Some of the pivot away from free-market ideals reflects a bipartisan shift in priorities. For example, neither Republicans nor Democrats have shown a willingness to cut the government’s deficit in recent years.
“Neither party are fiscal hawks — that’s the reality of it,” Mr. Lavorgna said.
An analysis by Moody’s recently suggested that the budget deficit would most likely stabilize at just above 5 percent of annual output in the coming years if Mr. Biden were re-elected with a divided Congress. It would climb to 6.4 percent if Mr. Trump won along with a Republican sweep, and increase to a more muted 6 percent if Mr. Trump won along with a divided Congress.
Likewise, both Democrats and Republicans have become sharply more skeptical of free trade in recent years, questioning the consensus that prevailed in the 1990s and early 2000s that open flows of goods would lead to greater prosperity.
As China’s economy has grown and the country has come to dominate global industries like electric vehicles and solar panels, both parties have embraced the idea of greater trade protections for American factories. Mr. Trump added tariffs on more than $400 billion of imports during his first term, and Mr. Biden has largely kept those levies intact.
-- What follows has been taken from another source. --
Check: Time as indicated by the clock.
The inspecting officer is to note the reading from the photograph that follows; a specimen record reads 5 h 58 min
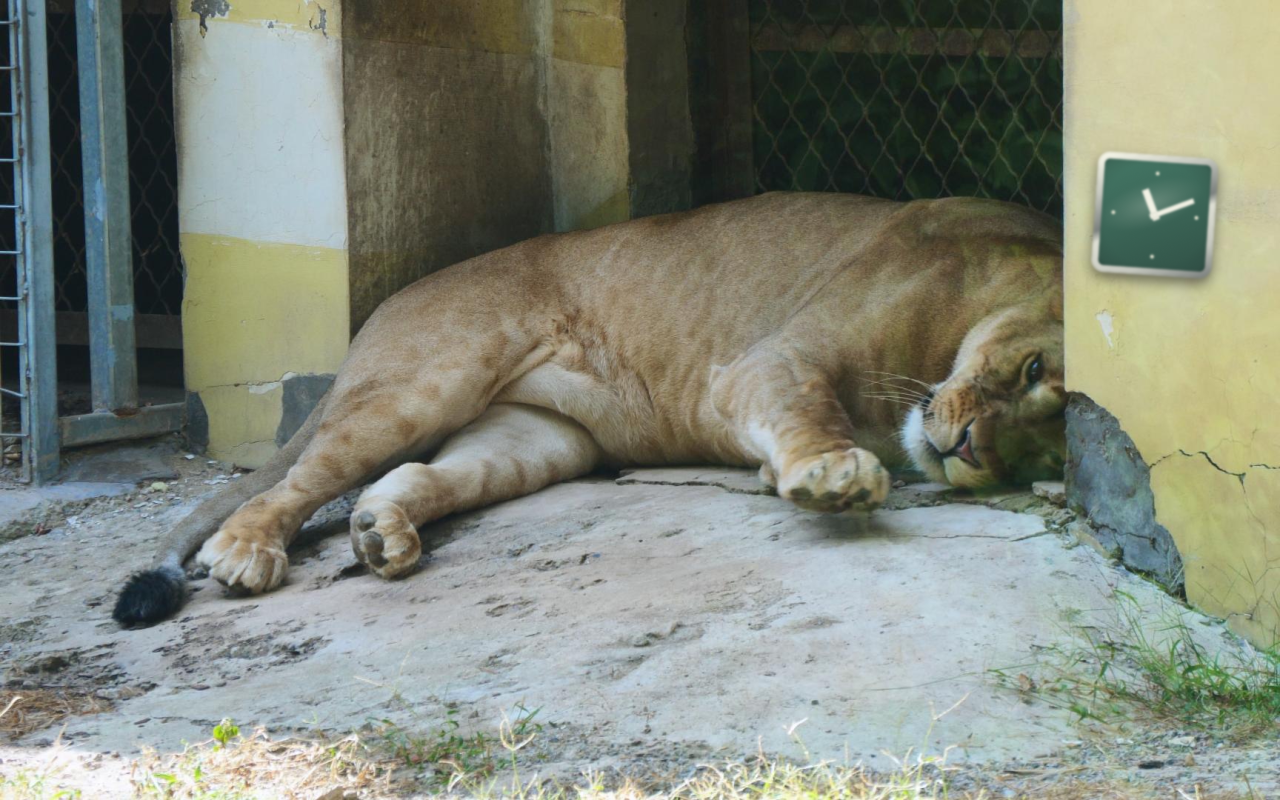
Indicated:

But Mr. Trump is promising a much more aggressive agenda on trade if he is re-elected — an about face from the more free trade orientation of the Republican Party in previous decades.
Like Mr. Trump, the new Republican platform calls for broad, “baseline tariffs” on foreign-made goods, and floats the idea of making tariffs with foreign countries reciprocal. It proposes phasing out imports of essential goods, banning companies that outsource jobs from selling goods to the federal government and stopping China from buying American real estate and investing in U.S. industries.
It also calls for stripping China of its “most favored nation” status, which allows it to trade on similar terms to other members of the World Trade Organization. The proposal has recently gained support in Congress among both Democrats and Republicans, though it raises questions about what level of tariffs would be imposed on China, which continues to sell a steady stream of cheap goods to American consumers.
As that happens, politicians are increasingly embracing tariffs and subsidies as standard tools for managing the economy, trade experts said.
“Every poll has been that people are in favor of tariffs to bring back domestic production,” said Michael Stumo, the chief executive of the Coalition for a Prosperous America, which advocates more protectionist trade policies. “There’s a competition for the blue collar vote. The Dems are losing it, the Trump Republicans are gaining it.”
Mr. Trump is working to solidify his white, working- and middle-class base by emphasizing a mixture of economic nationalism and anti-immigration rhetoric. Free-market economics have been replaced by a new, more disjointed, set of ideas.
“If there’s a philosophy, it’s an incoherent one,” Ms. Dolan said.
If anything, the unifying theme in 2024 is the candidate himself.
“It’s just a series of outtakes from Trump’s rallies,” said Marjorie Hershey, a professor emerita of political science at Indiana University Bloomington. “It says that the Republican Party is now a fully-owned subsidiary of Donald Trump.”